Friday, December 5, 2014

This Week's Sci-Light!

Image credit: ESA and the Planck Collaboration
Not many weeks ago, I blogged about a probe that landed on a comet and sent footage to Earth.  While that probe sits in the dark unable to recharge its batteries, we, still benefiting from the sun's rays, consider a larger subject--the universe.  Centuries of humans have stared into space marveling at the stars, the moon or distant planets.

European, US and Canadian scientists looked together into space using Planck (European Space Agency mission) instruments to measure the oldest light in our universe.   What they discovered was unexpected--the universe is older than they thought by 100 million years at 13.8 billion year old.

One of the US scientists participating in the project, Charles Lawrence from the NASA Jet Propulsion Laboratory said, "As that ancient light travels to us, matter acts like an obstacle course getting in its way and changing the patterns slightly. "

A map of a patch of sky showing the temperature and polarization of microwave radiation emitted by dust swirling in the magnetic field of the Milky Way.
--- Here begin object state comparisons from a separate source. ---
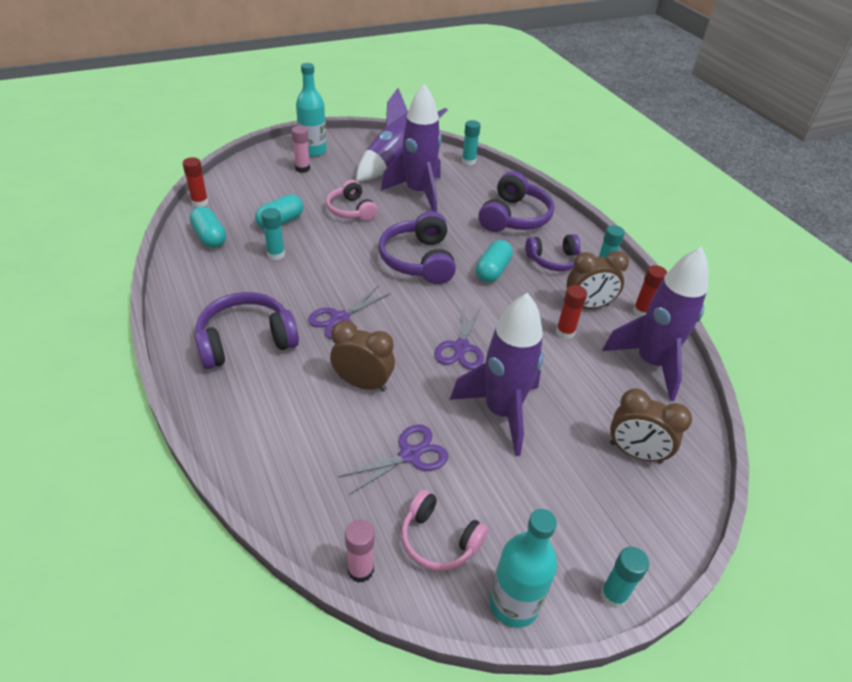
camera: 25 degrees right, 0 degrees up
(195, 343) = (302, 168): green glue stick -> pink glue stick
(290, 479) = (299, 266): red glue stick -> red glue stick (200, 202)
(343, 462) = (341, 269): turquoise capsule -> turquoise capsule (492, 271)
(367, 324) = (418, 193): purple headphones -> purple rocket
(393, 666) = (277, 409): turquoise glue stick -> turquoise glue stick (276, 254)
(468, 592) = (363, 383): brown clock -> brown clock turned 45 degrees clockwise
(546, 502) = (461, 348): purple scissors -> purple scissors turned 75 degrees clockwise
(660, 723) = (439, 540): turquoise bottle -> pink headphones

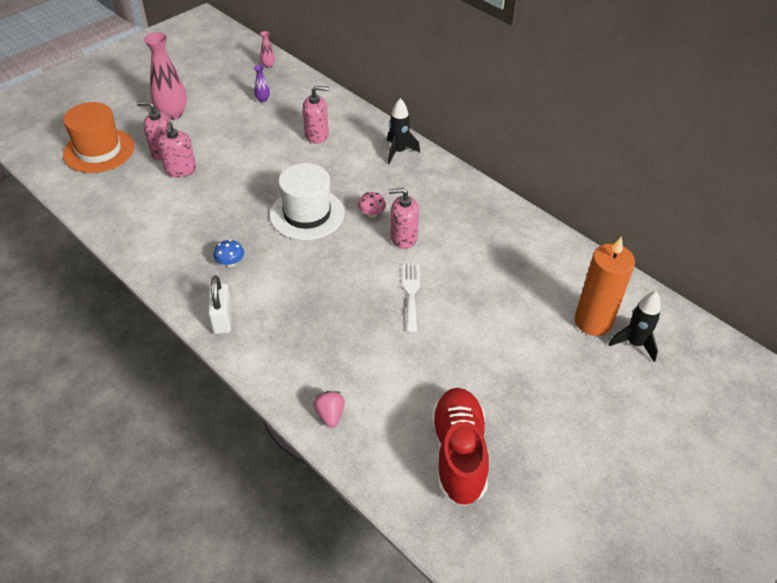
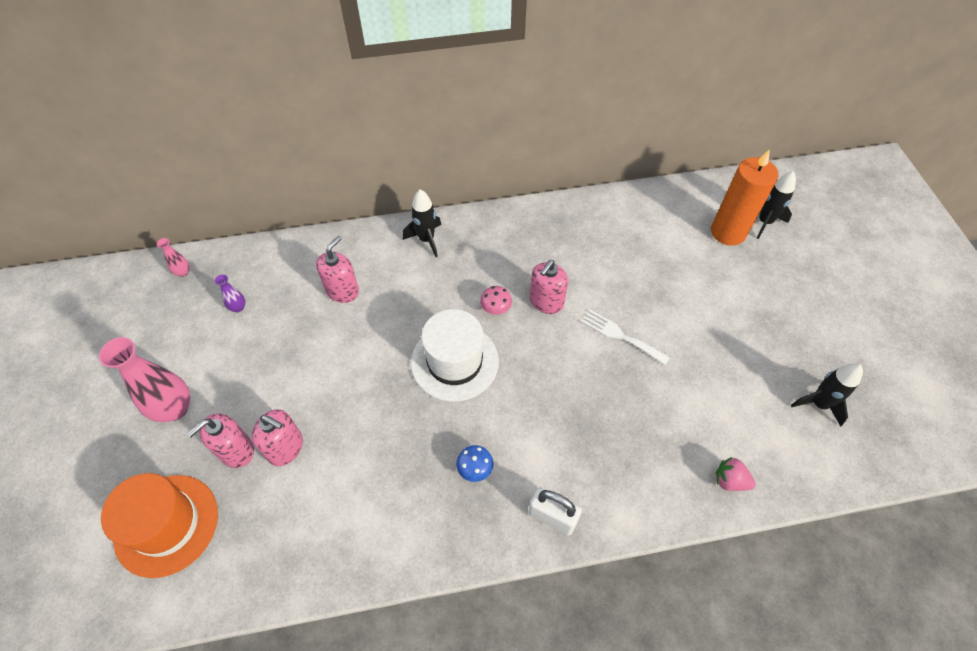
camera: 55 degrees left, 10 degrees up
(458, 454) = (818, 404): red shoe -> black rocket

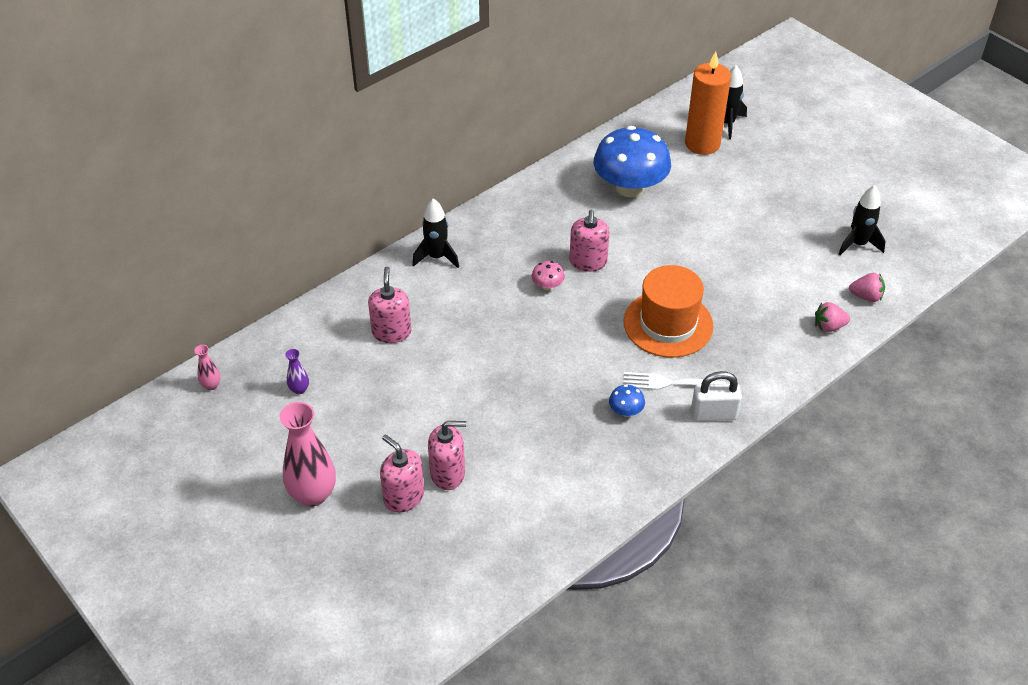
camera: 30 degrees left, 10 degrees down
(166, 525) = (390, 578): orange hat -> orange hat (668, 324)
(236, 451) = (404, 497): pink soap dispenser -> pink soap dispenser turned 120 degrees clockwise
(455, 361) = (544, 342): white hat -> none
(620, 335) = (671, 261): white fork -> white fork (668, 383)
(632, 246) = (630, 187): none -> blue mushroom
(791, 466) = (866, 296): none -> pink strawberry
Credit European Space Agency
Many links, photos, and videos on the project are housed on the NASA site and a new analysis outlined in the New York Times,  New Images Refine View of Infant Universe, by Dennis Overbye gives the vital statistics of the universe at birth--in essence the universe's baby picture. 

Fascinating how pictures of the universe can capture our imagination and fill us with awe like the ancients watching a flaming comet speed across the sky.  Whether your curiosity guides you to study the universe or the depths of the ocean or perhaps the intricacies of cell biology, human problem solving skills guided by inquiry and diverse perspectives are essential.  But not only in the field of science.  We need their application in our daily lives to inform how we see each other--we all matter.   So stay Sci-Curious and be continually surprise by what you'll learn and how you'll grow!